Штепсель в ванной не работал, и, отложив электробритву, я намыливал щеки, когда в дверь так сильно саданули, что я подскочил. Осторожно приоткрыв дверь, я увидел Левитанского - в руке у него был обернутый коричневой бумагой пакет.
Он что - задался целью скомпрометировать меня, этот сукин сын?
- Как вам удалось найти меня через двадцать минут после приезда, мистер Левитанский?
- Как я вас нашел? - Писатель пожал плечами.
Выглядел он смертельно усталым, лицо его вытянулось, осунулось, он напоминал отощавшего лиса, который на ногах еле держится, но козней своих не оставляет.
- Мой шурин вез вас из аэропорта. Он слышал, как интуристка выкликала ваше имя. Я говорил с ним о вас. Дмитрий - это брат моей жены - сообщил, что вы остановились в "Украине". Внизу мне сказали, в каком вы номере.
- Не важно, как вы узнали о моем местопребывании, - отрезал я, - важно, чтобы вы знали: я своего решения не изменил. И не хочу, чтобы вы вовлекали меня в свои дела. В Ленинграде у меня было время все обдумать, и вот мое решение.
- Можно войти?
- Входите, но по вполне понятным причинам я попросил бы вас не задерживаться.
Левитанский сел в кресло, плотно сдвинул острые коленки, поместил на них пакет. Если он и обрадовался, разыскав меня, то вида не подал.
Я побрился, надел чистую белую рубашку и присел на кровать.
- Извините, что не предлагаю вам выпить, - у меня ничего нет, но я могу позвонить вниз.
Левитанский жестом показал, что ему ничего не нужно. Одет он был точно так же, как и раньше, вплоть до носков. Как это понимать: его жена каждый вечер стирает одну и ту же пару носков или у него все носки трехцветные?
- Откровенно говоря, - сказал я, - меня тяготит, что по вашей милости я вынужден жить в постоянном напряжении, и я попросил бы вас оставить меня в покое. Никто в здравом уме не может рассчитывать, что совершенно незнакомый человек, турист, станет ради него так рисковать. В писательских делах вам препятствует ваша страна, а не я и не США. Раз вы живете здесь, вам ничего не остается, как жить по здешним законам.
- Я люблю мою страну, - сказал Левитанский.
- Никто этого не отрицает. Я и сам люблю свою страну, хотя любовь к своей стране - посмотрим правде в глаза - штука разноречивая. Национальность и душа - не одно и то же, я уверен, с этим вы согласитесь. И вот что еще я хочу сказать: в каждой стране есть много такого, что тебе не нравится, но - ничего не попишешь - приходится с этим мириться. Вы, я полагаю, не думаете о контрреволюции. Словом, если перед вами стена и через нее нельзя перелезть, сделать под нее подкоп или ее обойти, прекратите биться о нее головой, тем более моей головой. Делайте то, что по силам. Просто удивительно, как много можно выразить в притче.

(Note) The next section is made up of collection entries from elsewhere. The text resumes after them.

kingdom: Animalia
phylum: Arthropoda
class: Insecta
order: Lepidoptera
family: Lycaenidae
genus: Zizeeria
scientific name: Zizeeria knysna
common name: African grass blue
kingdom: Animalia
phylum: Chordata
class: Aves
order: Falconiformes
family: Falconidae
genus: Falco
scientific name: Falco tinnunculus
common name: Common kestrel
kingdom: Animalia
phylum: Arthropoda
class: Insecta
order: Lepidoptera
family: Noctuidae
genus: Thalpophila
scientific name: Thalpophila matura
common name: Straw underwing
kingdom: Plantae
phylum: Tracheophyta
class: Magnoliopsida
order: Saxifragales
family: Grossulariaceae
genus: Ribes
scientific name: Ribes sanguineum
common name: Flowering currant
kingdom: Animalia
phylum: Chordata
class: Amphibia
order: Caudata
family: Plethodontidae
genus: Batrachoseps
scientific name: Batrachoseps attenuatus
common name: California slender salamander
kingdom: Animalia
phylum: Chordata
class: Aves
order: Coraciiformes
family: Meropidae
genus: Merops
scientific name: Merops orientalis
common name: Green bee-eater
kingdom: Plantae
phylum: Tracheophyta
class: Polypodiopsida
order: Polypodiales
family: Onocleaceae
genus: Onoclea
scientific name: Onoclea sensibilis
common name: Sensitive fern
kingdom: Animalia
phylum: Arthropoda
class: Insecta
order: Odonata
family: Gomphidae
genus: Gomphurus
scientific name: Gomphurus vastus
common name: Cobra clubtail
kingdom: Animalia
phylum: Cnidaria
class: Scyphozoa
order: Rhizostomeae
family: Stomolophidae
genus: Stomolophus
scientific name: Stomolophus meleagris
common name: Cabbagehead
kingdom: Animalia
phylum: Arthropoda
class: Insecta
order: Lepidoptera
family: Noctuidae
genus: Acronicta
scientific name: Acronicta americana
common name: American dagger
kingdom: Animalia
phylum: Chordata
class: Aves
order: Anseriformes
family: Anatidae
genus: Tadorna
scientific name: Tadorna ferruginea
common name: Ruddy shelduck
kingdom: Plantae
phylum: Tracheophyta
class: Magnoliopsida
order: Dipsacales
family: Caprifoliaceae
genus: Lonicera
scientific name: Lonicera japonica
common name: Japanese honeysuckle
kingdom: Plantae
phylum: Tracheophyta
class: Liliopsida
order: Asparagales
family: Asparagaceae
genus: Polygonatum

- Хватит с меня притч. - Левитанский помрачнел. - Настало время говорить правду, неприкрытую правду. Я готов мириться до тех пор, пока не приходится поступаться внутренней свободой, в ином случае мириться я не могу. Вот и шурин мой говорит: "Пиши рассказы, приемлемые для печати, пишут же другие, почему ты не можешь?" А я ему сказал: "Они должны быть приемлемыми для меня".
- Вам не кажется, что в таком случае ваши проблемы неразрешимы? Позвольте задать вам вопрос: вот у вас в рассказе евреи лишены и мацы, и молитвенников, так неужели их религиозная жизнь более свободна, чем ваша писательская? Я что хочу сказать: надо трезво оценивать природу общества, в котором живешь.
- А свое общество вы трезво оцениваете? - В голосе Левитанского сквозило презрение.
- Мои трудности не в том, что я не могу высказать своего мнения, а в том, что не делаю этого. По моему мнению, война во Вьетнаме - ошибка, она деморализует нацию, но что я сделал, чтобы ее прекратить? - всего-навсего подписывал петиции да голосовал за конгрессменов, которые выступали против войны. Моя первая жена корила меня этим. Говорила - и пишу я не то, что нужно, и участвую в чем угодно, только не в том, в чем нужно. Моя вторая жена все знала, но делала вид, что не знает. Может быть, я лишь сейчас начал понимать, что правительство США уже много лет подряд подрывает мое самоуважение.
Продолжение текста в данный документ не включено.